Tunes in the gazebo |
How It’s New York: The Augusta Irish/Celtic Week Heritage Week is coordinated by Dan Neely, who runs the session at Lillie’s and is leader of the Washington Square Harp &Shamrock Orchestra, as well as music columnist for the Irish Echo!
A version of this article first appeared in the Irish Echo on April 25!
“With traditional music it takes a generation,” Billy McComiskey recently told me.
“You don’t realize what you’ve done until you look back on it.” While it’s been well more than a generation for the Augusta Irish/Celtic Week, the first program to celebrate traditional Irish music and heritage in the United States, and now marking its 30th anniversary, when we look back at its history we find one of this country’s – and this music’s – most enduring and important cultural and educational institutions.
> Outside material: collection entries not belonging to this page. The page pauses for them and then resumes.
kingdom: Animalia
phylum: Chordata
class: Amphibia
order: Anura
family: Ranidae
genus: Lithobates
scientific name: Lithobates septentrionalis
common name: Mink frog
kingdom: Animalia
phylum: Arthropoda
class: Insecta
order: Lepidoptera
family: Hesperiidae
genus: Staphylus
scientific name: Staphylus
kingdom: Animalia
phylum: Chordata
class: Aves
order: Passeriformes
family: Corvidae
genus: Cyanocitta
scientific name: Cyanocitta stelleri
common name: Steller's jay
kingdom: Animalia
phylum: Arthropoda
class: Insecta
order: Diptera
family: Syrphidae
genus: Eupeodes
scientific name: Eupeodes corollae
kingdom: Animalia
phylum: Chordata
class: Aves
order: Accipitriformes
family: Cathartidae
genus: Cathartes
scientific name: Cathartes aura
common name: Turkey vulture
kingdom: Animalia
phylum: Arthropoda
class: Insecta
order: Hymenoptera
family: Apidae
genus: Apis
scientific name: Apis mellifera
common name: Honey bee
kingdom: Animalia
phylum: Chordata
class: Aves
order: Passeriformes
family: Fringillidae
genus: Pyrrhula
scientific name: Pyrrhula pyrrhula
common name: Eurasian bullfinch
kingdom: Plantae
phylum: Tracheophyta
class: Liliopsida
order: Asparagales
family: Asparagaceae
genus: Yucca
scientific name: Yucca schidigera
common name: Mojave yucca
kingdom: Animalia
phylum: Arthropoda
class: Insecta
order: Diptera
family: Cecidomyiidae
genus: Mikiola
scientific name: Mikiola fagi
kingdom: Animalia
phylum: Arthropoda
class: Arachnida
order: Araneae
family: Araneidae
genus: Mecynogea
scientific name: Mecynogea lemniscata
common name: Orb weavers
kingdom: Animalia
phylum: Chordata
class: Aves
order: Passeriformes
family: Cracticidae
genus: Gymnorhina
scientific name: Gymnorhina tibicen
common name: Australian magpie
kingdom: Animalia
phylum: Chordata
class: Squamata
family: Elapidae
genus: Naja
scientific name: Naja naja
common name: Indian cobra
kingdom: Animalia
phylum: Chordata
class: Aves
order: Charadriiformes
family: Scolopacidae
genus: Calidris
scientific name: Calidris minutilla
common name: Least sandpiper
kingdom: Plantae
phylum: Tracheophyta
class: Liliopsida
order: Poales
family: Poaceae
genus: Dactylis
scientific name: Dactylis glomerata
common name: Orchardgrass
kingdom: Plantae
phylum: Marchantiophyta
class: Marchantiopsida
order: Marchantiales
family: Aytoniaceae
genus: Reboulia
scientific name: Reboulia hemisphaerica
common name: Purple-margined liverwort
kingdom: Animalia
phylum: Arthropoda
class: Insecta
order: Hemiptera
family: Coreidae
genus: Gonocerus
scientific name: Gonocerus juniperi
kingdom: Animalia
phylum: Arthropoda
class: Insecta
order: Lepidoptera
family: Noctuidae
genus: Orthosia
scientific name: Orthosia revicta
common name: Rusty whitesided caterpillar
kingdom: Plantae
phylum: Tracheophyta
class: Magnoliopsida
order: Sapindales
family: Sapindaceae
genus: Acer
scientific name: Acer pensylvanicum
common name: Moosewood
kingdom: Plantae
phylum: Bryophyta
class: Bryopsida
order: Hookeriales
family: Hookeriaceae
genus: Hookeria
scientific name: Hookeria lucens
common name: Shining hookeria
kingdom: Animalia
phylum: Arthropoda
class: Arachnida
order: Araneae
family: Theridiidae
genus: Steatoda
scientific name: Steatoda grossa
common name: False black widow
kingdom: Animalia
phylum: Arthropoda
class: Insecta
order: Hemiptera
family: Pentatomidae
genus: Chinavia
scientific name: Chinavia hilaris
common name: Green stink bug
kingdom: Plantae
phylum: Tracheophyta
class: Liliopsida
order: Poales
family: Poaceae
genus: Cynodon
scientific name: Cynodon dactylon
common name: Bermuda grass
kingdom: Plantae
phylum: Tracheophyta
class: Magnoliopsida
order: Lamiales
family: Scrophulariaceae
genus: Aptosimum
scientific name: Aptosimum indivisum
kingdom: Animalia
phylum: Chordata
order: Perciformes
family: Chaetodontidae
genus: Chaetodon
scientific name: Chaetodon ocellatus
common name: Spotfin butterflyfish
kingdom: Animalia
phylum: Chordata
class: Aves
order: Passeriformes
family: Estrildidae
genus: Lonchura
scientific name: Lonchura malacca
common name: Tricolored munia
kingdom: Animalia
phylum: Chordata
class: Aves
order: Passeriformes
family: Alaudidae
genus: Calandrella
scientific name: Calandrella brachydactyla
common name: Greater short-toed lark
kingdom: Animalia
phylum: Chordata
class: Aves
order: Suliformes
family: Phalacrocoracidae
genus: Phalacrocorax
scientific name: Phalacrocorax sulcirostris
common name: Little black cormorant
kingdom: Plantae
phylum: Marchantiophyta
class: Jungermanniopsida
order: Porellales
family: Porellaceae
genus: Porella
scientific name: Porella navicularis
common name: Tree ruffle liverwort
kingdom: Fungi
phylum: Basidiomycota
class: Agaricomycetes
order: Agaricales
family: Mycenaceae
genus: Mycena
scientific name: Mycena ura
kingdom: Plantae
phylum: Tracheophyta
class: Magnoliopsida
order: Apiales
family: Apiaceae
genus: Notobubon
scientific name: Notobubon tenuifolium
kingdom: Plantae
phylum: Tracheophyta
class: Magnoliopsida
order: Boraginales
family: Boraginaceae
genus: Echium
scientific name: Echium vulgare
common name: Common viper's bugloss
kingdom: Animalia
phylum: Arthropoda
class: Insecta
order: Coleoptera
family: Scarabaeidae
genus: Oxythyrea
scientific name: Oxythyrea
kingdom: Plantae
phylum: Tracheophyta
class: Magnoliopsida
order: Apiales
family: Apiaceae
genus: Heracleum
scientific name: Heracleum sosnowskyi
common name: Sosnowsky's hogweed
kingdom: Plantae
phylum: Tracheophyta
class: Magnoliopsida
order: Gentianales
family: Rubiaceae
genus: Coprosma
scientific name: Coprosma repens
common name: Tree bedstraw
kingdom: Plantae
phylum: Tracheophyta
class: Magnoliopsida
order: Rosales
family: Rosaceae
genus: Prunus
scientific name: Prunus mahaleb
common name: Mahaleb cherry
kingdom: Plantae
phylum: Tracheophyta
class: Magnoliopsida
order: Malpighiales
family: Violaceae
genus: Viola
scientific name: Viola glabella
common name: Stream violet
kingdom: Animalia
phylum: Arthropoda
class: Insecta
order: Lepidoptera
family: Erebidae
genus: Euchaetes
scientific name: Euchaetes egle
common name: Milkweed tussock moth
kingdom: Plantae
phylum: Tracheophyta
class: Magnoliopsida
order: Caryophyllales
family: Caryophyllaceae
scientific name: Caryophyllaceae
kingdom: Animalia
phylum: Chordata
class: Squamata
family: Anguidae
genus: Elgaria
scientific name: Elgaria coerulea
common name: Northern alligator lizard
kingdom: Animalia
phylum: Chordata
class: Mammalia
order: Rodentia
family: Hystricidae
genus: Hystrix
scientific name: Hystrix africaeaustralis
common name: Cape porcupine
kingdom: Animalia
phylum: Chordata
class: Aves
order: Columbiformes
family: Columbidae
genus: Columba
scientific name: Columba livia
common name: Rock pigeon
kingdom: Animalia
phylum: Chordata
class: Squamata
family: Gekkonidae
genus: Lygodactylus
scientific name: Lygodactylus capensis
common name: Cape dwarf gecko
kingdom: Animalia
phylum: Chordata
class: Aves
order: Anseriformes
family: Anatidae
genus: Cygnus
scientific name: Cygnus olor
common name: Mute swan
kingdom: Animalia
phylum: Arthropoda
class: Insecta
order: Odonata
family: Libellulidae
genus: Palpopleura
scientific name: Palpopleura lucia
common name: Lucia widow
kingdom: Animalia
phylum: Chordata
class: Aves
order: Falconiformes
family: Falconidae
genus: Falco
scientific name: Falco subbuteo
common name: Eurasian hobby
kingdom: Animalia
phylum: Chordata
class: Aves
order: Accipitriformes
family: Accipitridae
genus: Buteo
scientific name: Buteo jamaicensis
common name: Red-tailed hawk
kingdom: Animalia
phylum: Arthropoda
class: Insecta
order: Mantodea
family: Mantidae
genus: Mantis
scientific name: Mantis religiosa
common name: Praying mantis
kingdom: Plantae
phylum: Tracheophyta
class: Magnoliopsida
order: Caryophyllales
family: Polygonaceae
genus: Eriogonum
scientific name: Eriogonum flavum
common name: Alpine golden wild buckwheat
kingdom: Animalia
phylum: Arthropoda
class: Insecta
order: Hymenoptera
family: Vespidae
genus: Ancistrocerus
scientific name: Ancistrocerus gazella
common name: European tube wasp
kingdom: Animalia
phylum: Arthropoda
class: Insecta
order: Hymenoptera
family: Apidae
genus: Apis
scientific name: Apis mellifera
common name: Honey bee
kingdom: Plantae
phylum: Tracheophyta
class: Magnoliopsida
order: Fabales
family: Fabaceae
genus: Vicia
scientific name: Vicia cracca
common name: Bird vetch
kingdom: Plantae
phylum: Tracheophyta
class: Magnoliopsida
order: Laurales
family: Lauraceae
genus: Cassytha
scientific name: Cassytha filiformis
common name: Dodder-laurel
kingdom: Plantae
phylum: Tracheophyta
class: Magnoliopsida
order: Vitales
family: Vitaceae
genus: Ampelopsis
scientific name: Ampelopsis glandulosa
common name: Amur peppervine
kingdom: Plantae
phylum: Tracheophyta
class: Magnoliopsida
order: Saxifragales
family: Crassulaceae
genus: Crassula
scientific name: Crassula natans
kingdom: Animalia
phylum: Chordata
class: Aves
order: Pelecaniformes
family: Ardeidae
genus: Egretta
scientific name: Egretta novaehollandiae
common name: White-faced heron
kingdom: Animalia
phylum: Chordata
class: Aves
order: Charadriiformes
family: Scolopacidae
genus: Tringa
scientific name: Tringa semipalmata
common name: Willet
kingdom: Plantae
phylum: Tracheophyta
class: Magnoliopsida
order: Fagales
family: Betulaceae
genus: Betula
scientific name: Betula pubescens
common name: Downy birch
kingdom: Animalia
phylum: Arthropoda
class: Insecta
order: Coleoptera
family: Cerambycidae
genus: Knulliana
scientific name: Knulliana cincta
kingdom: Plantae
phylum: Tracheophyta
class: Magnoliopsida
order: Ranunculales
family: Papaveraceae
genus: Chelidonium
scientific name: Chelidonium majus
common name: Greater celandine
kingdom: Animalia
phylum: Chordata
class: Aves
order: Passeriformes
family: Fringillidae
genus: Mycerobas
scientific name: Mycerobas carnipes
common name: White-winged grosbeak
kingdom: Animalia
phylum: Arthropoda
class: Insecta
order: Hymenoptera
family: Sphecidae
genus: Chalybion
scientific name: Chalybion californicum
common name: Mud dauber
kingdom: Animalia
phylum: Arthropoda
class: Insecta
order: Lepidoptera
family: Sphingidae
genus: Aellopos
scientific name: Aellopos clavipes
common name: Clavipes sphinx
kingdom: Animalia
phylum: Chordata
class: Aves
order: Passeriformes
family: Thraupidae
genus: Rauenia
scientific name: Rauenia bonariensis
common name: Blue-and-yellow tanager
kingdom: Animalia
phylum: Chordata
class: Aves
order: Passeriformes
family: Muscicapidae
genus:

It all started out fairly innocuously. In the late 1970s, the Irish repertoire was fast becoming part of the burgeoning American new-folk scene and Mick Moloney was one of a very small number of Irish musicians performing off traditional music’s beaten track, places largely dominated by old time and bluegrass music.
He made quite an impression with these audiences, particularly at the weekend festivals that were part of the Augusta Heritage Arts Workshops that had been held on the campus of Davis &Elkins College in Elkins, West Virginia since 1972.
There was a buzz about Moloney’s performances, so when the Augusta program was overhauled and renamed “Augusta Heritage Center” in 1981, the program’s director, Margo Blevin, contacted Moloney about organizing a one-off Irish music teaching week – something in the spirit of the infamous Willie Clancy Week in Miltown Malbay, County Clare. Moloney thought it was a great idea, so the following summer he came down with Billy McComiskey and Liz Carroll to an eager group of 45 students.
McComiskey remembers his class being a potpourri of instruments, everything from autoharps to flutes. Carroll took the fiddles while Moloney taught those with stringed instruments not played with a bow.
“The important thing about those first couple of years was that Mick was astute,” McComiskey told me.
“Right from the very beginning he presented the music as a bunch of different instruments cooperating – students and teachers alike.”
The Ice House, a popular musical hang |
This group established a spirit of camaraderie between instructor and learner, an important dynamic that over the years has become the hallmark of the Augusta week.
The success of the first year guaranteed a second, with Tim Britton (uilleann pipes) and Donny Golden (dance) invited to teach. Then year after year, as the student body grew, so did the number of instructors and course offerings – classes in dancing, storytelling and crafts as well as lectures on Irish history and culture complemented an already rich environment of singing and music.
“We watched the Irish-American scene grow before our eyes,” Moloney told me, nostalgically. “It became kind of like a graduate seminar for Irish and Irish American culture.”
While the week’s numbers have consistently increased, the intimacy remains. “It was our family,” Moloney told me. “We got to know each other there.” This, in part, due to the small, walkable campus, but also because of an environment lined with top players.
“We had the very best, always,” Moloney mused.“You came and met the best from this side of the Atlantic, but also the homeland.” This has included people like James Kelly, Kevin Burke, Johnny Cunningham, Seamus Connolly, Jerry O’Sullivan, the Mulcahy Family, John Skelton, Jack Coen, Robbie O’Connell, Jerry Holland, Zan McCleod, Albert Alfonso, Seamus Egan, Eileen Ivers and Joanie Madden (who was the artistic director for the last five years).
One of Augusta’s most enduring and best-loved characters was the truly legendary singer Frank Harte, who was a fixture there for 15 years.
“Frank held court, but also understood the need that students had to be heard and to be appreciated, because he had the same need,”
the Augusta Heritage Center’s current director Joyce Rossbach told me.
Out of this environment came some of today’s best and brightest players. For example, uilleann piper master Benedict Kohler (who many feel makes the world’s finest chanters and reeds) was there. Beverly Buchanan of the group Liam’s Fancy started out there as well. In fact, a modern generation of top younger players – people like Cleek Schrey, Jim Egan, Sean McComiskey, Elliot Grasso, Matt Mulqueen, Brendan Callahan, Caitlin Finley and Patrick Armstrong – all passed through Elkins.
Augusta’s tradition of excellence and intimate dedicated study continues this year with a staff that includes Patrick Ourceau, Mick Conneely, Cillian Vallely, Ivan Goff, Brían Ó hAirt, Niall O’Leary, Donna Long, Marla Fibish, Dennis Cahill, and many more. Imitated but never duplicated, it is a special place that after 30 years has proven its mettle in the history of Irish America, and done so in a very fundamental way.